_Data section_.
▬▬▬

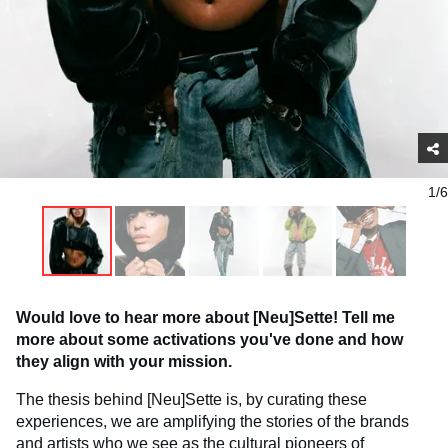
1/6
Would love to hear more about [Neu]Sette! Tell me
more about some activations you've done and how
they align with your mission.
The thesis behind [Neu]Sette is, by curating these
experiences, we are amplifying the stories of the brands
and artists who we see as the cultural pioneers of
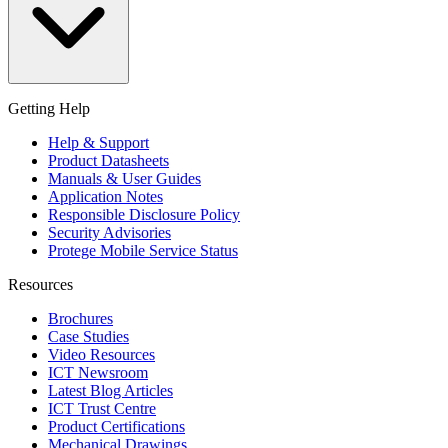
Getting Help
Help & Support
Product Datasheets
Manuals & User Guides
Application Notes
Responsible Disclosure Policy
Security Advisories
Protege Mobile Service Status
Resources
Brochures
Case Studies
Video Resources
ICT Newsroom
Latest Blog Articles
ICT Trust Centre
Product Certifications
Mechanical Drawings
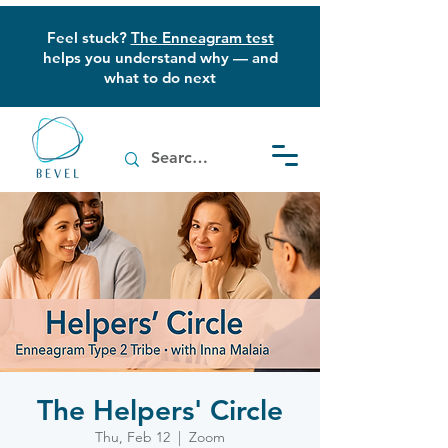
Feel stuck?
The Enneagram test
helps you understand why — and
what to do next
The Helpers' Circle
Thu, Feb 12
  |  
Zoom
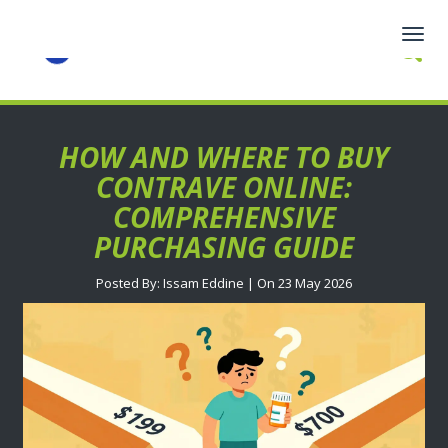
Togg
navig
HOW AND WHERE TO BUY
CONTRAVE ONLINE:
COMPREHENSIVE
PURCHASING GUIDE
Posted By: Issam Eddine | On 23 May 2026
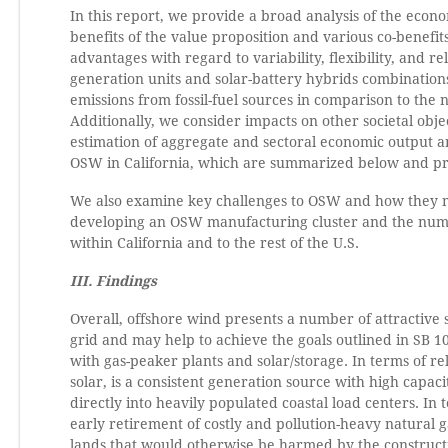
In this report, we provide a broad analysis of the econ
benefits of the value proposition and various co-benefi
advantages with regard to variability, flexibility, and reli
generation units and solar-battery hybrids combinations 
emissions from fossil-fuel sources in comparison to the
Additionally, we consider impacts on other societal objec
estimation of aggregate and sectoral economic output
OSW in California, which are summarized below and pres
We also examine key challenges to OSW and how they mi
developing an OSW manufacturing cluster and the number
within California and to the rest of the U.S.
III. Findings
Overall, offshore wind presents a number of attractive s
grid and may help to achieve the goals outlined in SB 100.
with gas-peaker plants and solar/storage. In terms of r
solar, is a consistent generation source with high capac
directly into heavily populated coastal load centers. In 
early retirement of costly and pollution-heavy natural g
lands that would otherwise be harmed by the construct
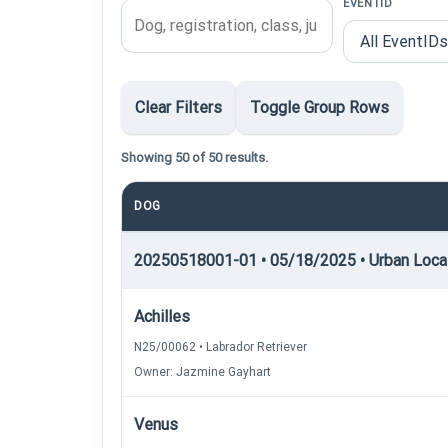
EVENTID
Clear Filters
Toggle Group Rows
Showing 50 of 50 results.
DOG
20250518001-01 • 05/18/2025 • Urban Locati
Achilles
N25/00062 • Labrador Retriever
Owner: Jazmine Gayhart
Venus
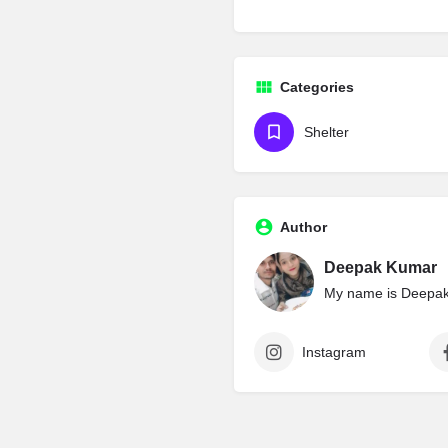
Categories
Shelter
Author
Deepak Kumar
My name is Deepak 
Instagram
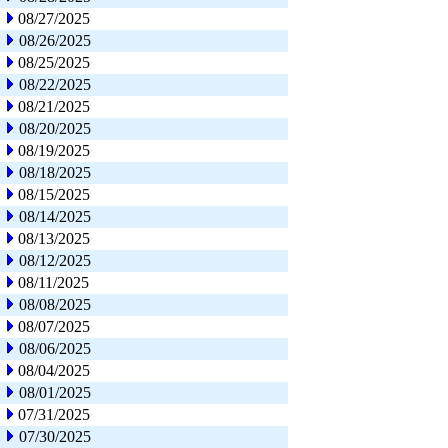
08/27/2025
08/26/2025
08/25/2025
08/22/2025
08/21/2025
08/20/2025
08/19/2025
08/18/2025
08/15/2025
08/14/2025
08/13/2025
08/12/2025
08/11/2025
08/08/2025
08/07/2025
08/06/2025
08/04/2025
08/01/2025
07/31/2025
07/30/2025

▬▬▬

_Directions_. Going by the entries above, repeat exactly the lines that start at the line with "and artists who" and go on through the line with "The Enneagram test". Pictures are not part of the copy.

_Exercise answer_.
and artists who we see as the cultural pioneers of
Getting Help
Help & Support
Product Datasheets
Manuals & User Guides
Application Notes
Responsible Disclosure Policy
Security Advisories
Protege Mobile Service Status
Resources
Brochures
Case Studies
Video Resources
ICT Newsroom
Latest Blog Articles
ICT Trust Centre
Product Certifications
Mechanical Drawings
Feel stuck?
The Enneagram test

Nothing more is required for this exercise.